The Montana Republican Party helped finance the effort to qualify the Green Party for Montana’s 2020 elections, paying $100,000 to groups that hired or financed mostly out-of-state signature-gathers, MTN News has learned.
The party confirmed Tuesday that it was behind the effort, but had reported late last month, on documents filed with the Federal Election Commission, that it made an initial $50,000 payment in January to the Texas company that hired signature-gatherers.
Montana Republican Party Executive Director Spenser Merwin told MTN News in a statement that the GOP wanted to “provide more choice for Montanans this November,” and noted that state Democrats have worked to “limit ballot access” to minor political parties.
The Montana Democratic Party on Tuesday called the effort “election fraud” and said Republicans engineered the effort to drain votes from Democrats this November and thus make it easier for their statewide candidates to win.
“The Montana GOP is so scared that (U.S. Sen.) Steve Daines and (gubernatorial candidate) Greg Gianforte can’t win a fair election that they’ve resorted to election fraud,” said Sandi Luckey, executive director of the Democratic Party. “The Montana secretary of state must immediately disqualify this fraudulent effort.”
Two years ago, the Montana Democratic Party successfully sued to remove the Green Party from the 2018 ballot, after it had been qualified with the help of out-of-state signature-gatherers.
Merwin said the Republican Party followed state and federal laws, and noted that groups supporting U.S. Sen. Jon Tester in his 2012 re-election surreptitiously spent half-a-million dollars promoting a Libertarian Party candidate in the final days of the campaign.
In that race, the Libertarian candidate won 6.5 percent of the vote and Tester won the election over Republican Denny Rehberg, 48.5 percent to 45 percent.
In Montana, to qualify for the 2020 ballot and have candidates, a “minor party” had to file petitions with the signatures of at least 5,000 registered voters before the March 9 deadline for candidate filing.
Starting in late January, people gathering signatures to qualify the Green Party showed up in five Montana cities – Billings, Bozeman, Helena, Missoula and Butte – and eventually turned in 12,000 signatures.
On March 6, the Friday before the candidate-filing deadline, Secretary of State Corey Stapleton determined that enough signatures had been verified to qualify the Green Party for the ballot. Within hours, Green Party candidates began filing, to run in several statewide offices, including Montana’s high-profile U.S. Senate race.
Yet the Montana Green Party, through its Facebook page, said it had nothing to do with the petition drive and called it a “Republican and conservative effort” to create “false” Green Party candidates, apparently to draw votes away from Democrats.

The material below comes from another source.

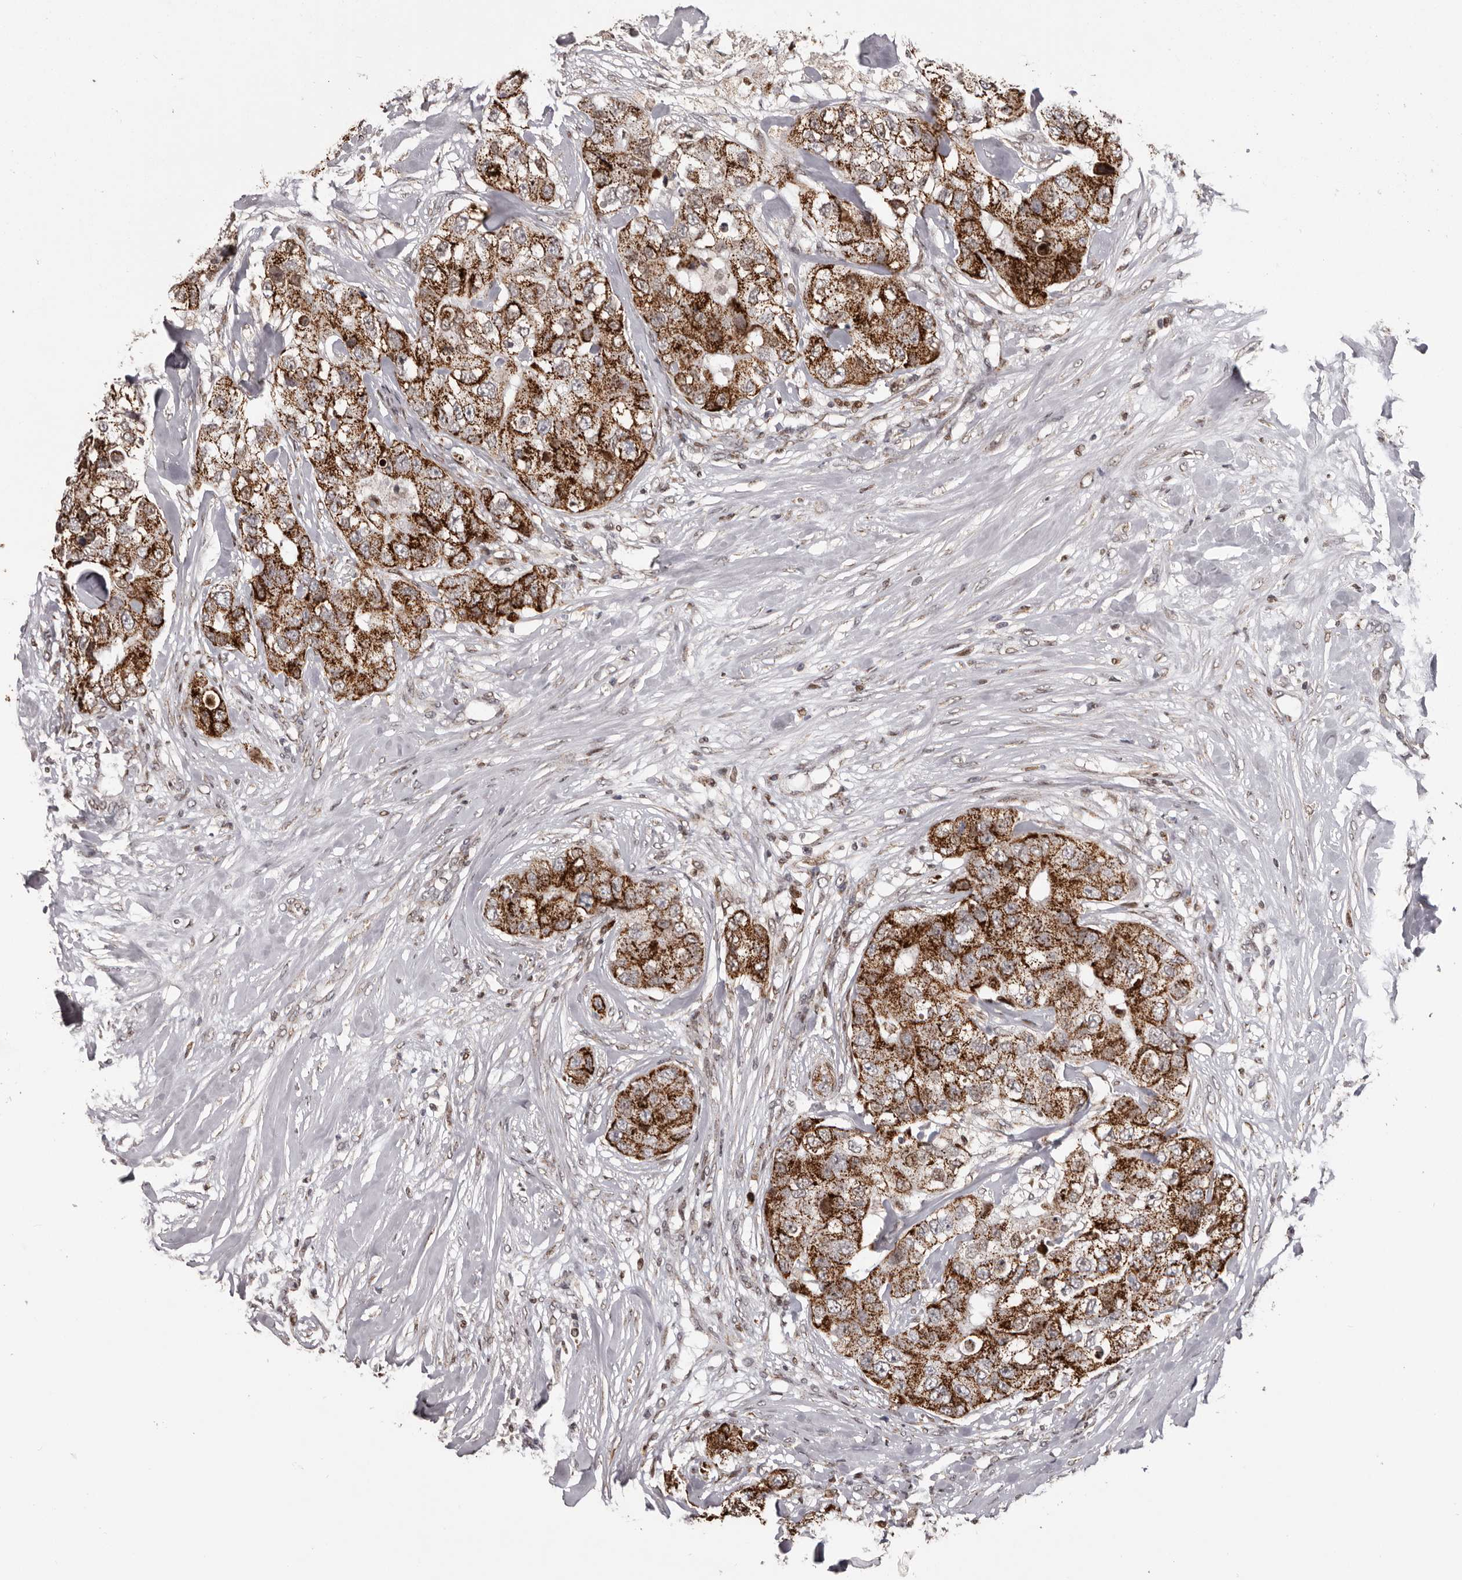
{"staining": {"intensity": "strong", "quantity": ">75%", "location": "cytoplasmic/membranous"}, "tissue": "breast cancer", "cell_type": "Tumor cells", "image_type": "cancer", "snomed": [{"axis": "morphology", "description": "Duct carcinoma"}, {"axis": "topography", "description": "Breast"}], "caption": "Protein positivity by IHC demonstrates strong cytoplasmic/membranous staining in about >75% of tumor cells in breast cancer.", "gene": "C17orf99", "patient": {"sex": "female", "age": 62}}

According to records filed with county election offices, the petition circulators included Chuck Denowh, a Helena political and public-affairs consultant who works with Republican candidates and other clients.
Denowh told MTN News Monday that he’d been involved with the effort, which was financed through the recently formed group Montanans for Conservation. Money from the state Republican Party, eventually funneled through Montanans for Conservation, was paid to a Texas firm that hired the signature-gatherers, he said.
In a document obtained by MTN News, Montanans for Conservation told the state commissioner of political practices Tuesday that the state Republican Party contracted with the Texas company and had made a $100,000 contribution to Montanans for Conservation to cover the cost.
Last week, the Montana Democratic Party filed a complaint with the commissioner against the Texas firm, Advanced Micro Targeting, claiming the firm had violated state law by not filing reports outlining its spending on the Green Party qualification effort.
Commissioner of Political Practices Jeff Mangan told MTN News Tuesday that his office is evaluating that complaint, in light of new information it received this week on financing of the signature-gathering.
Montanans for Conservation said it filed in January as a "minor party qualification committee," but had been misclassifed by Mangan's office as an “independent committee.” Mangan said the group contacted him late Monday to note that it should be listed as a minor party qualification committee, and would be reporting its spending next month.
Denowh said Montanans for Conservation filed initially had been listed as an independent committee because Mangan’s office hadn’t yet updated its filing procedures to reflect a 2019 state law that created the “minor party qualification committee.”
Montanans for Conservation’s first report of its 2020 spending and donors isn’t due at the Office of Political Practices until April 15.
Records filed with county election offices show that about 20 of people worked in Bozeman, Missoula, Helena, Butte and Billings to gather signatures to qualify the Green Party for the ballot.
A few listed Montana addresses, but most were from out of state, including people from Texas, California, Florida, New Jersey, Maryland, Arkansas, Pennsylvania, Wisconsin, North Dakota and Alaska.